One pollster who did not want to be named said, “There’s no way there can be a valid response to this question unless the respondent can have the complete list in front of him and make a judgment of all the functions, weighing one against the other. It asks a resident to remember a list of 15 things in his mind after they’ve been read to him. Could you do it? I don’t doubt that the county is being told it is valid, and certainly doing it off-phone would be more expensive, but this is just not an appropriate question for a phone survey.”

University of Nevada, Reno’s James Richardson, a former pollster, said the technique “does not allow for comparisons and [it] builds in a bias. In polling, it’s known as fatigue bias.”

He said, “The way surveyors try to get around that bias is rotate the order of the questions.”

That still would not allow the resident to see the entire list, but it would reduce the advantage the first items on the list generally get. The first item on this list is “Criminal prosecution and operating the jail.”

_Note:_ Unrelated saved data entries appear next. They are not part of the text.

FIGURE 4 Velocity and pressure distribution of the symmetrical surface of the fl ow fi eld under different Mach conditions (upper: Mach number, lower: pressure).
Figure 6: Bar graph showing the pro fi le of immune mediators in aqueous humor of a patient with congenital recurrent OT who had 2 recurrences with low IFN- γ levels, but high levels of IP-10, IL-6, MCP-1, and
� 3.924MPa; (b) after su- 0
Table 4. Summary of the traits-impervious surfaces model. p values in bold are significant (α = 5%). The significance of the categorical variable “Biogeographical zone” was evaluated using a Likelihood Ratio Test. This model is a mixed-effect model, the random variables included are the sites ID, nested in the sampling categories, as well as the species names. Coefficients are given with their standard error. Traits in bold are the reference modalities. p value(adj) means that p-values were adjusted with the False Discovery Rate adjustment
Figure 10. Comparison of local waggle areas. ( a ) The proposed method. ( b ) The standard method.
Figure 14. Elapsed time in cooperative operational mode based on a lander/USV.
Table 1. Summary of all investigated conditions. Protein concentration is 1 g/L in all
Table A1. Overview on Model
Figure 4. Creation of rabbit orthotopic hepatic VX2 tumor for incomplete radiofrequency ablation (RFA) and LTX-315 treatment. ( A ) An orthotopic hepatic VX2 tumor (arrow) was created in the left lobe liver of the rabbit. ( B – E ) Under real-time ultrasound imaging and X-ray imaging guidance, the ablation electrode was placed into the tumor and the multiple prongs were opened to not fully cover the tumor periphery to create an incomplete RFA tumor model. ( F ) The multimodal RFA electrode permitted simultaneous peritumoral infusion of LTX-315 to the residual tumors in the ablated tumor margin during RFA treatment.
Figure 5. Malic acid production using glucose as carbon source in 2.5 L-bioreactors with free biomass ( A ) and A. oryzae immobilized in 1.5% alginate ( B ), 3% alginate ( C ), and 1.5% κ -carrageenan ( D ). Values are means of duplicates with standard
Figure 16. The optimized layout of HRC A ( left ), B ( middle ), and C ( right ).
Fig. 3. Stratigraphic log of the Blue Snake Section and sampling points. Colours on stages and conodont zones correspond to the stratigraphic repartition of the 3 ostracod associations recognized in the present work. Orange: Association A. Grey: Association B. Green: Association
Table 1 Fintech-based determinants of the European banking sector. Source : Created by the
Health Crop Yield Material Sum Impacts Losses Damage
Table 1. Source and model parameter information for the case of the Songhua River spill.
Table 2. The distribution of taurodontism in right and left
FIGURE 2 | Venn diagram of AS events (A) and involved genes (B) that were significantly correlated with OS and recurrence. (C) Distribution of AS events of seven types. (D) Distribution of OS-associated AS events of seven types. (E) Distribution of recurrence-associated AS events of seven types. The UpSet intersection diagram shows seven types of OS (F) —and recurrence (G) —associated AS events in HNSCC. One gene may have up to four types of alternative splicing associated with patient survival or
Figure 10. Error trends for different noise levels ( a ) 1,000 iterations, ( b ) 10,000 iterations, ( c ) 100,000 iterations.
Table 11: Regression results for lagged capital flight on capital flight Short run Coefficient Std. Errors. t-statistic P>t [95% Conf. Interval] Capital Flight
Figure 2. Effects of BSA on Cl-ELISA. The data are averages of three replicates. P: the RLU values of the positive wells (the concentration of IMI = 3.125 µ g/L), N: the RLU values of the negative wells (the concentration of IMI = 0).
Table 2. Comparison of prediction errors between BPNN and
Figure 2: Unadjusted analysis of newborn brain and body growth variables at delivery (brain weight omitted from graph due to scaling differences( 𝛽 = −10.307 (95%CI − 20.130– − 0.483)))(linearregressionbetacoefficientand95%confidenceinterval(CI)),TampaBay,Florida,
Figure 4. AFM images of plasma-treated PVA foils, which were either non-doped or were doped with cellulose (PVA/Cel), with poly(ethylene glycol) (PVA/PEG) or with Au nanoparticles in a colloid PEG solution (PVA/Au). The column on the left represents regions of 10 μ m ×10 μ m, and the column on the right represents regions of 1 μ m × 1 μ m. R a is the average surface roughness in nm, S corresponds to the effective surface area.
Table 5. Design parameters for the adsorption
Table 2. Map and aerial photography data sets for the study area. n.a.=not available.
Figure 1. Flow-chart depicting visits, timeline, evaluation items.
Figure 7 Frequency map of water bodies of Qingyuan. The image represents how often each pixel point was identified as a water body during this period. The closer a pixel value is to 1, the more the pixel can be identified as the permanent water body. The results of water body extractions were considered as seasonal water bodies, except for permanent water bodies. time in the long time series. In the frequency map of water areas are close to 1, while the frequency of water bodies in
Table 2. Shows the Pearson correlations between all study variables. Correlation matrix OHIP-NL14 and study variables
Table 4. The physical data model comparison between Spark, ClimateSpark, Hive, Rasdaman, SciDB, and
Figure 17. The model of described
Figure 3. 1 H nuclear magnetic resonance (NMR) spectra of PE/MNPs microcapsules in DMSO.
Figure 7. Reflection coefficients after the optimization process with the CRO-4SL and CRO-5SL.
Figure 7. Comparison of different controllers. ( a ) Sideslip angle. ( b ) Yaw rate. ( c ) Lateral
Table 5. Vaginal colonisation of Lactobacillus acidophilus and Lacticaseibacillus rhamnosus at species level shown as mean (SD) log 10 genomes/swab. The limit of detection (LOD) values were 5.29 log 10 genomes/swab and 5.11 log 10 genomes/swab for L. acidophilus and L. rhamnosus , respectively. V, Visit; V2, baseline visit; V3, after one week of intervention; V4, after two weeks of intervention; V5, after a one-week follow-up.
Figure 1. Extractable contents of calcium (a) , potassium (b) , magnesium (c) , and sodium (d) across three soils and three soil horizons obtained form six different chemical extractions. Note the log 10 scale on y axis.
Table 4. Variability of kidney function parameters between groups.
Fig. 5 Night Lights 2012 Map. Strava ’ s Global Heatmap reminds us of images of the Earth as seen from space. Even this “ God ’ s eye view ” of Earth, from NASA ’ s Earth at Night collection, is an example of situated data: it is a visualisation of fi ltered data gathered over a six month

County spokesperson Kathy Carter said, “Conceptually, some surveyors will recommend that this rotation of answers be done to ensure there is no ‘order effect’—i.e., by always giving the options in order, does it predispose the respondent to rate one option higher over the other? That’s the concept. In reality, InfoSearch has found in their 15 years-plus of surveying that there is little if any ‘order effect’ for a survey of our type to justify the additional expense of developing and printing out the re-ordered surveys for the calltakers to use, and then the logistics of assembling the data results from the various survey versions. And, as my press release stated, we were very cost conscious and, in fact, got the survey to be conducted for the same amount of money as we did two years ago, with even increasing the number of volunteer citizens to participate in the online version. So, bottom line is that the possibility of an ‘ordering effect’ upon our survey is very slight, and not rotating the question choices has absolutely no impact upon the statistical validity of our survey.”